> AIM OF THE EXERCISE
Copy everything from the line containing "What angle must" down to the line containing "Answer: the man in navy uniform", swapping "small stone" for "small pebble" and changing nothing else.

*** Opening DATASET EXTRACT ***

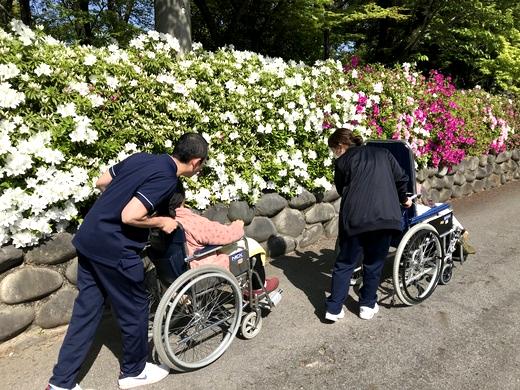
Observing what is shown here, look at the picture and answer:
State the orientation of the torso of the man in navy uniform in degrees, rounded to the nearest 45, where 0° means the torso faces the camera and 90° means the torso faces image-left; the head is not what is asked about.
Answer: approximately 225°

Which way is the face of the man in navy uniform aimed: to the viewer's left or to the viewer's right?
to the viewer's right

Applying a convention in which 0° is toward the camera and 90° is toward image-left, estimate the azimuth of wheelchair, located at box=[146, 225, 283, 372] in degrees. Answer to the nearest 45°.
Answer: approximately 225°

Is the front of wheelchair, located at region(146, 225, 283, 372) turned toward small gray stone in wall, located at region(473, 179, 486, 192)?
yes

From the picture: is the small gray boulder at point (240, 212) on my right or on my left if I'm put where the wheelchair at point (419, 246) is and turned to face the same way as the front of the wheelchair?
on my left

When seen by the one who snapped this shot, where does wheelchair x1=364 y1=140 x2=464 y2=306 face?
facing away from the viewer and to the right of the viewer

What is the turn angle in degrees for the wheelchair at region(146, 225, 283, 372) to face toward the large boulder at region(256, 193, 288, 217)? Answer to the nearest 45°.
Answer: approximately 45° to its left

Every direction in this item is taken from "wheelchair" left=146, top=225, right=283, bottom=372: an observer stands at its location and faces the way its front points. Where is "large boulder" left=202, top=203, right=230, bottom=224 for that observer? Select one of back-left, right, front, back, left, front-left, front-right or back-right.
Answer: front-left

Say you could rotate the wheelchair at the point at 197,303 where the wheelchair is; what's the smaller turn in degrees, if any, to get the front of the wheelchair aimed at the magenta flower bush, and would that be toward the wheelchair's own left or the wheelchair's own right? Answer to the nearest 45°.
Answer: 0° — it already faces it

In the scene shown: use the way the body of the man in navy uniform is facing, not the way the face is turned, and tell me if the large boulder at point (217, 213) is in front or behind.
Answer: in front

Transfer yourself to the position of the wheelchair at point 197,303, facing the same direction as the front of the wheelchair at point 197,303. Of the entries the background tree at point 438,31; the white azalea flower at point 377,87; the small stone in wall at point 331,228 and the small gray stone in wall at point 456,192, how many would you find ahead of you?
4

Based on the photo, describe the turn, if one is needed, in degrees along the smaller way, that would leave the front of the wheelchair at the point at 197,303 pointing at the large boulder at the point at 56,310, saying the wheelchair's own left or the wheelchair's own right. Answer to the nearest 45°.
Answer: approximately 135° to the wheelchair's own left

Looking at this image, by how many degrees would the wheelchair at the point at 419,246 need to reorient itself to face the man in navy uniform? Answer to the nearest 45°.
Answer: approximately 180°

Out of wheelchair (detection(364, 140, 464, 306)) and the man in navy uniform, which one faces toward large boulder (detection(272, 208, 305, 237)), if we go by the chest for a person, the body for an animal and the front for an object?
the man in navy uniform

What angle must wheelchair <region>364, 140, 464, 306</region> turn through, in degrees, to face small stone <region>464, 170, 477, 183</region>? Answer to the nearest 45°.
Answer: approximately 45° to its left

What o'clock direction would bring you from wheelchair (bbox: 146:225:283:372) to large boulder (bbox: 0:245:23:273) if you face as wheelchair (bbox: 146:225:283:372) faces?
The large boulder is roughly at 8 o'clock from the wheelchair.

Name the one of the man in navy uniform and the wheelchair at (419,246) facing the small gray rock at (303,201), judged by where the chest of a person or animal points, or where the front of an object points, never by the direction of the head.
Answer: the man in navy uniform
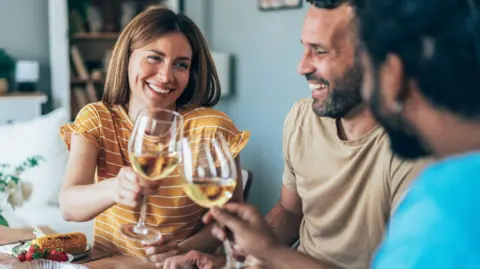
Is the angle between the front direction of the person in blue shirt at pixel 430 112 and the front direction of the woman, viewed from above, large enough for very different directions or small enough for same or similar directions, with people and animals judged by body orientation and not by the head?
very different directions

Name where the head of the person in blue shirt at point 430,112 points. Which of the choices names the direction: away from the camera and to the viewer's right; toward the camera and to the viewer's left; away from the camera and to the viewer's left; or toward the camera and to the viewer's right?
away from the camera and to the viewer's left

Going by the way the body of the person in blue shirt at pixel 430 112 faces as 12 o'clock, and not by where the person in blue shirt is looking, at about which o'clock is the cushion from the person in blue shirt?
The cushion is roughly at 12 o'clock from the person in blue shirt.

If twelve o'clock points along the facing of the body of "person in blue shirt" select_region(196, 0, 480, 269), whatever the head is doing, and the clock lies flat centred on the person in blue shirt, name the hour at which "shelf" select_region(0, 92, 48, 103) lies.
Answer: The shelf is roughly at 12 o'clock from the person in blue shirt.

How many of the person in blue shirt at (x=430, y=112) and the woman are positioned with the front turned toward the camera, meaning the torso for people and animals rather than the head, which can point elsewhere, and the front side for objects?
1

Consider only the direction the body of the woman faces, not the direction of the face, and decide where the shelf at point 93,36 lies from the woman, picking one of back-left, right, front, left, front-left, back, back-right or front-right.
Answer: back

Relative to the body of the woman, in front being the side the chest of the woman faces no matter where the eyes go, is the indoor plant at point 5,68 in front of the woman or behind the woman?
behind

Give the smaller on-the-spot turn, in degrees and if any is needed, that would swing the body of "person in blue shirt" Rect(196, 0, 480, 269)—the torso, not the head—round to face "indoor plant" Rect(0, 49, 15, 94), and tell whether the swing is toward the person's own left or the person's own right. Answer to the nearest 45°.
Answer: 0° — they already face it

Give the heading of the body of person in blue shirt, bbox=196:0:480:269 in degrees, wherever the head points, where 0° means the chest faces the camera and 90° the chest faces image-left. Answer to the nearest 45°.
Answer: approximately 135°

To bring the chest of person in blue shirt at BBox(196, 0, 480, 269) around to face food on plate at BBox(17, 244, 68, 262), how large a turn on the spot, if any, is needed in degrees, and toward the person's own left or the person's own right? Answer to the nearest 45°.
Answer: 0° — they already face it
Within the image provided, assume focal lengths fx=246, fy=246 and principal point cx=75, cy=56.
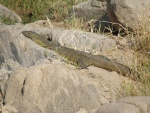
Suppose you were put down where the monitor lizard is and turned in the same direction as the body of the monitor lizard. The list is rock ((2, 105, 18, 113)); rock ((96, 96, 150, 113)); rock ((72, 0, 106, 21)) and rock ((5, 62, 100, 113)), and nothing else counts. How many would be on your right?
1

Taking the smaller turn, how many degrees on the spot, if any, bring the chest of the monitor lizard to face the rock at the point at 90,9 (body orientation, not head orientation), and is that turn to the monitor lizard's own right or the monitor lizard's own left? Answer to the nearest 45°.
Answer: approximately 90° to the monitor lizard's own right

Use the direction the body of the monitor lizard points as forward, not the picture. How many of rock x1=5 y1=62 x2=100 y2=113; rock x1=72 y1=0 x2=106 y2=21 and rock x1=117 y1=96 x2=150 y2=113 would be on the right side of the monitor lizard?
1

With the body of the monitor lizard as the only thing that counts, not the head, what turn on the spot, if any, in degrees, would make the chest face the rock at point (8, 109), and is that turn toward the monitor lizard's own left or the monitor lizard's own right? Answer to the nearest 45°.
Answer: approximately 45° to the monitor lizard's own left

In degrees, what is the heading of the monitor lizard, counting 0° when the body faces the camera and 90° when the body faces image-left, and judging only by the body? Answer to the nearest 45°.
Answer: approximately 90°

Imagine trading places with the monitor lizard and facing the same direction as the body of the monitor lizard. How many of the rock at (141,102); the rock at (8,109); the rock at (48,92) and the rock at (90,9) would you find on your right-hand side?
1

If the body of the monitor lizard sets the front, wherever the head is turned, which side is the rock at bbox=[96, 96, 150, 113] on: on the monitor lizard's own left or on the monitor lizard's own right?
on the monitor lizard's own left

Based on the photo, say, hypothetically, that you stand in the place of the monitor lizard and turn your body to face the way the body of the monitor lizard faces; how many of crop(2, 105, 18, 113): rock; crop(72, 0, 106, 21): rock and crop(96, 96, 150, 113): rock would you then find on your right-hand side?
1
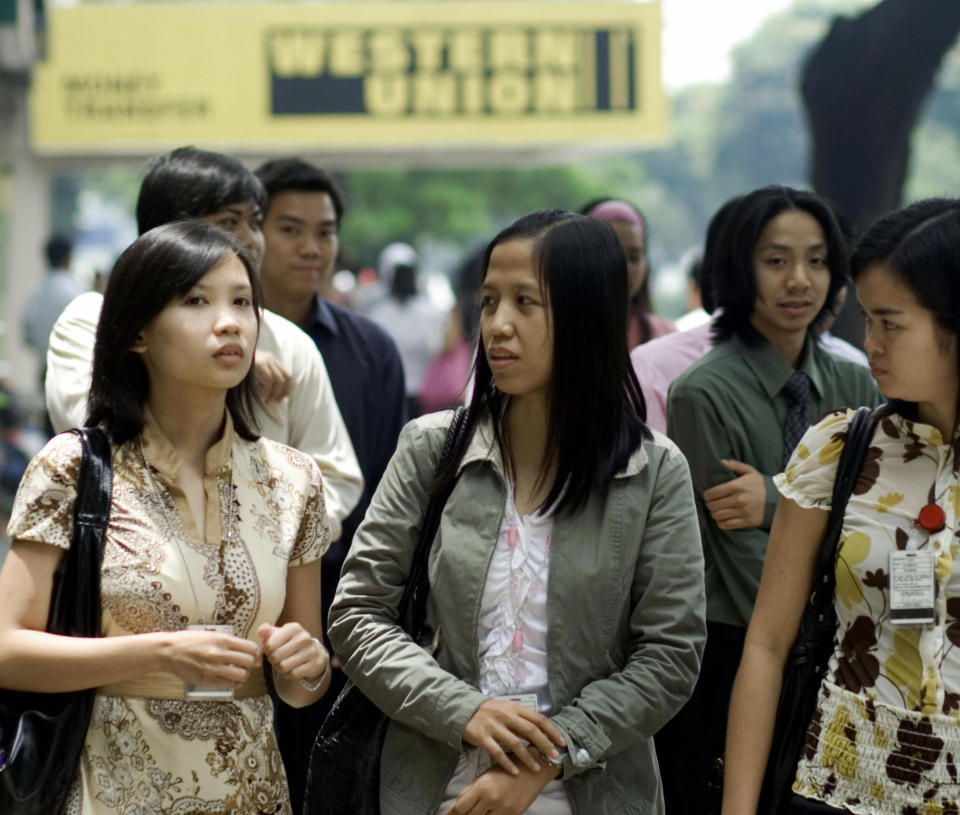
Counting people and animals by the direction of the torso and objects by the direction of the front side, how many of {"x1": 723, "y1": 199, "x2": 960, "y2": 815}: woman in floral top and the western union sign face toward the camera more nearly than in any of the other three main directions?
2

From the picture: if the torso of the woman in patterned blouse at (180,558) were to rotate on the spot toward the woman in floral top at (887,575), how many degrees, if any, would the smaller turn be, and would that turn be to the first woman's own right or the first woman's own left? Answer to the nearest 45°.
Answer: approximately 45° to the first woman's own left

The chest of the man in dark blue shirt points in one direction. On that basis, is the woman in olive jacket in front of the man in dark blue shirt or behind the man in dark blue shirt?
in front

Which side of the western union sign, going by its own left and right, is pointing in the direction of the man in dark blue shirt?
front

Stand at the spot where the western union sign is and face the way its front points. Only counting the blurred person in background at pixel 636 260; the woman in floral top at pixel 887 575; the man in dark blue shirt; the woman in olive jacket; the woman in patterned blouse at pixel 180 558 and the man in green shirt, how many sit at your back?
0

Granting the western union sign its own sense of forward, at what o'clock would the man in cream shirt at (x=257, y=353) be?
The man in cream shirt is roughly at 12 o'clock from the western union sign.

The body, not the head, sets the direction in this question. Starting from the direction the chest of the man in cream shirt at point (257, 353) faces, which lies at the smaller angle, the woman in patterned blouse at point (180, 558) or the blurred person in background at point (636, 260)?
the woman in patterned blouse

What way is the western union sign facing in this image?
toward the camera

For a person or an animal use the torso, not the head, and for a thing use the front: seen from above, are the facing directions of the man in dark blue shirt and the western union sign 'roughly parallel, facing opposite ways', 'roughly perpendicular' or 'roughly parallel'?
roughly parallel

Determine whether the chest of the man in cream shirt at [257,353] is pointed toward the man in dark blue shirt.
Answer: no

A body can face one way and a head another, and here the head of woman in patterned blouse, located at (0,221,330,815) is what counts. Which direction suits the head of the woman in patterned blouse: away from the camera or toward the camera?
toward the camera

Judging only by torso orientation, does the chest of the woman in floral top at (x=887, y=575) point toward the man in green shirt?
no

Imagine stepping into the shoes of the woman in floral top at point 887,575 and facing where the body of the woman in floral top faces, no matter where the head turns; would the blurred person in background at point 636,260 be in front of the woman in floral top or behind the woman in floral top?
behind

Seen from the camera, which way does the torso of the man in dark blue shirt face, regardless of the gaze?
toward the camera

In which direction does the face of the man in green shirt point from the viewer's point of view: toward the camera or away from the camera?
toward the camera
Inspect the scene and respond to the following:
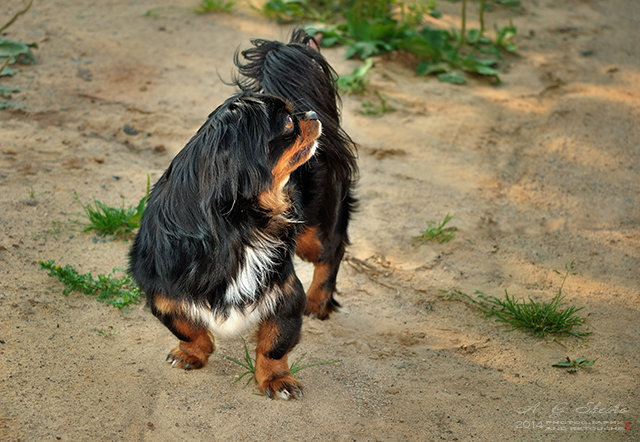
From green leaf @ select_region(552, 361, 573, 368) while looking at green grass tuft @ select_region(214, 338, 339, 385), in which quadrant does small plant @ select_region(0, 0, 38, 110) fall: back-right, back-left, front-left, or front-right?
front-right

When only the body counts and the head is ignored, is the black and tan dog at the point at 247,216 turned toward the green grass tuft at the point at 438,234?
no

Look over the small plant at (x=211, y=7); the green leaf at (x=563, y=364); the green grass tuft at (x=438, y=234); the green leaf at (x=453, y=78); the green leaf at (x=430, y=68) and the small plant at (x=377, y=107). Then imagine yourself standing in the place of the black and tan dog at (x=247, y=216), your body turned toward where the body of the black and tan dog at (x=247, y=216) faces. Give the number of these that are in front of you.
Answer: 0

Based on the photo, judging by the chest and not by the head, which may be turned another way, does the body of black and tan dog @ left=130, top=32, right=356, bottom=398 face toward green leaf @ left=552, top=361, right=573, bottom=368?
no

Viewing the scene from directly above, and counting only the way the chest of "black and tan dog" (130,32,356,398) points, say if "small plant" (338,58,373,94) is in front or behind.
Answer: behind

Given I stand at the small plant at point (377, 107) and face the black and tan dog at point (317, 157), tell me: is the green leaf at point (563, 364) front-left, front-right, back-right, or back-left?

*** Closing DATASET EXTRACT ***

> RESPONSE
What angle must wheelchair <region>364, 140, 464, 306</region> turn through, in degrees, to face small pebble <region>464, 170, 477, 183</region>? Answer to the nearest 45°.
Answer: approximately 45° to its left

What o'clock direction would bring you from wheelchair (bbox: 146:225:283:372) to large boulder (bbox: 0:245:23:273) if you face as wheelchair (bbox: 146:225:283:372) faces?
The large boulder is roughly at 8 o'clock from the wheelchair.

Name the one of the man in navy uniform and the wheelchair at (419,246) facing the small gray rock at (303,201), judged by where the chest of a person or animal points, or where the front of an object points, never by the direction of the head.
Answer: the man in navy uniform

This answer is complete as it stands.